Interpreting profiler output Where to go from here?


my kernel does some very complex computation and I’m asking myself where to start looking for possible optimizations. Letting it pass through the Visual Profiler, I get the following result:

That is, GPU time is 99.99%, 23.040/15.360 uncoalesced stores/loads, 98292 branches and 224 million instructions. All of that for basically a single result vector.

From my unterstanding, the uncoalesced memory access shouldn’t affect performance at all (they are caused by copying input vectors from global to shared memory). Given the number of instructions, the kernel is cpu- and not memory-bound so dealing with better memory access should not be the first step. Am I right? How to put these numbers into perspective with each other?

Hmm, even if a kernel isn’t memory bound, uncoalesced global memory access is typically a huge performance hit.
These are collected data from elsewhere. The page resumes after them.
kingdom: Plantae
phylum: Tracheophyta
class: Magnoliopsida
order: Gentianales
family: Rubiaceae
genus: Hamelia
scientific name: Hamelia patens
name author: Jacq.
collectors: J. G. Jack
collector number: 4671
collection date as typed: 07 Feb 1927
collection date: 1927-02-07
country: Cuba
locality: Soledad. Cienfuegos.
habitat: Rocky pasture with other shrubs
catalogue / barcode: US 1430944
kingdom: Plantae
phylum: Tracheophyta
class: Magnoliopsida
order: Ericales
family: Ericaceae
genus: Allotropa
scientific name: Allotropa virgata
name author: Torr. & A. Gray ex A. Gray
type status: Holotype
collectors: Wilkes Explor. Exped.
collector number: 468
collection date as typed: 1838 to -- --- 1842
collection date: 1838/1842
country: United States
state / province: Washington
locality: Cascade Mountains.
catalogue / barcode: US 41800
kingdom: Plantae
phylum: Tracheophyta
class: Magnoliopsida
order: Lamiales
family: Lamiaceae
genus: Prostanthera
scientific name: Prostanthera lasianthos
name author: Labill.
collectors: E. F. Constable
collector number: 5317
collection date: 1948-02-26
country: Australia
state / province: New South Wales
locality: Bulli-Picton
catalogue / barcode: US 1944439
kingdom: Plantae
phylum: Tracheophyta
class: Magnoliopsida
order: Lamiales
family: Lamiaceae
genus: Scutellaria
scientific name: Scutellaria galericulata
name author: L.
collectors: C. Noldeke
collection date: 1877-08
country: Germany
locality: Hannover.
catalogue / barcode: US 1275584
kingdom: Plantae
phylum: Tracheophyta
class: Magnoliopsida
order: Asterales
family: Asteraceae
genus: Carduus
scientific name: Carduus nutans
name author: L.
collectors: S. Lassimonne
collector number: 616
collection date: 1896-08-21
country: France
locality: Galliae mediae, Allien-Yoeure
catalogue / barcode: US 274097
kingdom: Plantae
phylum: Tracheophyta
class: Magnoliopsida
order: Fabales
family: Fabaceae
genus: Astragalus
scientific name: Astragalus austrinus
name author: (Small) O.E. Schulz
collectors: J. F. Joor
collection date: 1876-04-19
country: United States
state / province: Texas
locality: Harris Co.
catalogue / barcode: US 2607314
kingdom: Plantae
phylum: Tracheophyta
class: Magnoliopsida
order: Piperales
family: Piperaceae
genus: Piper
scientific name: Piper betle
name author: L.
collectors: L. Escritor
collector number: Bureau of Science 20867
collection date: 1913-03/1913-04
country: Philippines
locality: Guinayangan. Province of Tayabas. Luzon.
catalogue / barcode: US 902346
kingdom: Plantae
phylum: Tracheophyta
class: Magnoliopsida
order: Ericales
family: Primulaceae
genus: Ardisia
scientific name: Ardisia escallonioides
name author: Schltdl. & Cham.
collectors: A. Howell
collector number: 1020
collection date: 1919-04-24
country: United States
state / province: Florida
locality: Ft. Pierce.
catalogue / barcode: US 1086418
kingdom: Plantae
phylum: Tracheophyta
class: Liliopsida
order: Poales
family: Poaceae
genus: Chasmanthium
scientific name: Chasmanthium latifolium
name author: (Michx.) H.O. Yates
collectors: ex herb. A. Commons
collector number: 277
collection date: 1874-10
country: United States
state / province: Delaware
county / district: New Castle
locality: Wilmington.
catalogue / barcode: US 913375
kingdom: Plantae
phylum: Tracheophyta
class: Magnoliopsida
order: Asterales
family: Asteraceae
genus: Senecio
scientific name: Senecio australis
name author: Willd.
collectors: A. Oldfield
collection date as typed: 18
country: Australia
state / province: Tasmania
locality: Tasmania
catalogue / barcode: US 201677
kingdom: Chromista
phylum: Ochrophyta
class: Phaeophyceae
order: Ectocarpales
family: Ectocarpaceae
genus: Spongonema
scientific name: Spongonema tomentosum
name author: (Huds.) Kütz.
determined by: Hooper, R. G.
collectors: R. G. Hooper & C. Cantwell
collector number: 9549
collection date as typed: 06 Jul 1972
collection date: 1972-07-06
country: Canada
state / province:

Every uncoalesced global memory access takes 300 clock cycles. This latency is hidden to an extent if you have a lot of threads in flight, but it still hurts.

Are the branches you mention divergent branches? That can also impede performance. To avoid divergent branches (which end up being serialized), its important that any if conditions are checked in terms of the warp granularity (i.e: if you have an if statement that depends on the threadID, the condition should direct different threads to different execution paths in multiples of the warp size). Sorry if I’m not explaining this in the best way, there is more in the performance section of the programming guide.

This condition is actually pretty hard to enforce in practice, for most real algorithms, some divergent branches are unavoidable.

Also, what is the occupancy for your kernel? Check the cubin file to see how many registers you’re using.